I'm guilty of being sucked into the straw-man of performance that he's
brought up. I think it's a non-issue, and probably shouldn't have
attempted to prove that FastCGI can be comparable. Putting down one
technology to promote another is not necessary. Portability has costs,
yes. Performance is a negligible one.
Also, the longer-term back-of-my-head plan which I'm guilty of not voicing
more clearly is that I *want* a simple, unified, high-performance AOLServer
stack to remain the preferred platform. I want to be able to deliver to
clients a solution that runs on their preferred infrastructure, but has
compelling benefits when run on it's native reference platform. That's
exactly the kind of platform advocacy Microsoft is pursuing by pushing
Rotor, and not-yet-suing Mono. They know both are going to suck, where
suck means lags the Windows version by a good two years. But they can point
to it, and it will allow them to attract a few fence-sitting *nix types to
their camp. And maybe convince a few universities that they can write
courses about their stack without making MS endow too many chairs.

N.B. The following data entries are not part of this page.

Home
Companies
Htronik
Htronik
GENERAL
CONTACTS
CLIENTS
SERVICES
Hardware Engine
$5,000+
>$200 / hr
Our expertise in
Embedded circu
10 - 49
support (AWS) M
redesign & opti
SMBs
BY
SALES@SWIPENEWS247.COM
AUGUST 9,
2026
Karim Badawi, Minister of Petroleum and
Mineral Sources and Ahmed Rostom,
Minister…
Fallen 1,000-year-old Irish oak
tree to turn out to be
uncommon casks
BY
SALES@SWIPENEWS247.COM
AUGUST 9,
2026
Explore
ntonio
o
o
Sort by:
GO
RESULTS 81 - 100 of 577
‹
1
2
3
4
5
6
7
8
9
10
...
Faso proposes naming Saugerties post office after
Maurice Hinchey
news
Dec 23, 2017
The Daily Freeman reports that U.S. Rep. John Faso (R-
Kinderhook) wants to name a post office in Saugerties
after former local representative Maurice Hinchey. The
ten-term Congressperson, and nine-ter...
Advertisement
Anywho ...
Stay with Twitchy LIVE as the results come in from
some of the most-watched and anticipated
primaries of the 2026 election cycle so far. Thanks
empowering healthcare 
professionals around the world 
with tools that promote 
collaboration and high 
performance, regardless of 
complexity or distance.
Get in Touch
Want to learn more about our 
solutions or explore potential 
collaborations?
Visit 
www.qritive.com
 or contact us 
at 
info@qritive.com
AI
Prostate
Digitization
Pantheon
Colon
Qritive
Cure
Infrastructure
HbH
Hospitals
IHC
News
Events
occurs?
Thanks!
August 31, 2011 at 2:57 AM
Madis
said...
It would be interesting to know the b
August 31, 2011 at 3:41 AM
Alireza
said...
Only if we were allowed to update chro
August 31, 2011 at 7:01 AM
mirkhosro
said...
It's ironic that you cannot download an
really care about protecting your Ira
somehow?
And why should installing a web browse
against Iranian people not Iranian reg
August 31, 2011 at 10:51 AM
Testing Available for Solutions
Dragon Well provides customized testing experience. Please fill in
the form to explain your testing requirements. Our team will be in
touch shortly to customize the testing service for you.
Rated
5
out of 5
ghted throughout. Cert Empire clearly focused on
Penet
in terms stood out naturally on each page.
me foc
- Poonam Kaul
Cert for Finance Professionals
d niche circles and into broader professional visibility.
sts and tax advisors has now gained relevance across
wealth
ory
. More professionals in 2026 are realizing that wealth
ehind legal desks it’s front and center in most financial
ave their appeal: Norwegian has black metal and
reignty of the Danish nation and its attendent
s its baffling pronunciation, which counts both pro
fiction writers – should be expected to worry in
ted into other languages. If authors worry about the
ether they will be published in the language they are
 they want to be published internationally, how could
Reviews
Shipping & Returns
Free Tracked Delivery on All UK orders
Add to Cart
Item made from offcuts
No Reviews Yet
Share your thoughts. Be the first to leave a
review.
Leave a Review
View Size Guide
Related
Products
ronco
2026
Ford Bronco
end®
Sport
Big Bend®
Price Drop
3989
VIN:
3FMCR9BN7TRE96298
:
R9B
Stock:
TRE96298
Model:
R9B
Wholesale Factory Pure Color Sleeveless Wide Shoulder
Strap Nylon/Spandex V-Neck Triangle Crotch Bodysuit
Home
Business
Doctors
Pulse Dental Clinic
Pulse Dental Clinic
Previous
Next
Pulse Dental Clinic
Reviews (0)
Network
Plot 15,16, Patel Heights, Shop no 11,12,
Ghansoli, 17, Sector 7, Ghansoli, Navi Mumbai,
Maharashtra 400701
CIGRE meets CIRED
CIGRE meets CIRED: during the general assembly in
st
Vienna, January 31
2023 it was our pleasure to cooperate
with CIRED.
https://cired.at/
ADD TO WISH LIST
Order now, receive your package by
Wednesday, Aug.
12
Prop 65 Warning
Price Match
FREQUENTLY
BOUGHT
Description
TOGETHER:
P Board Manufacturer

People will build on Mono. Their code will work. And the clients who use
that software will become potential customers of Microsoft's .NET Server
stack (where the real money is).
I view the OpenACS/FastCGI project the same way. The customers that adopt
it, who aren't ready to rip-and-replace their current infrastructure, will
have one more excellent reason to consider doing so in the future.
In closing, there are 100,000 apache servers deployed with mod_fastcgi
compiled in, according to this survey. Not too shabby.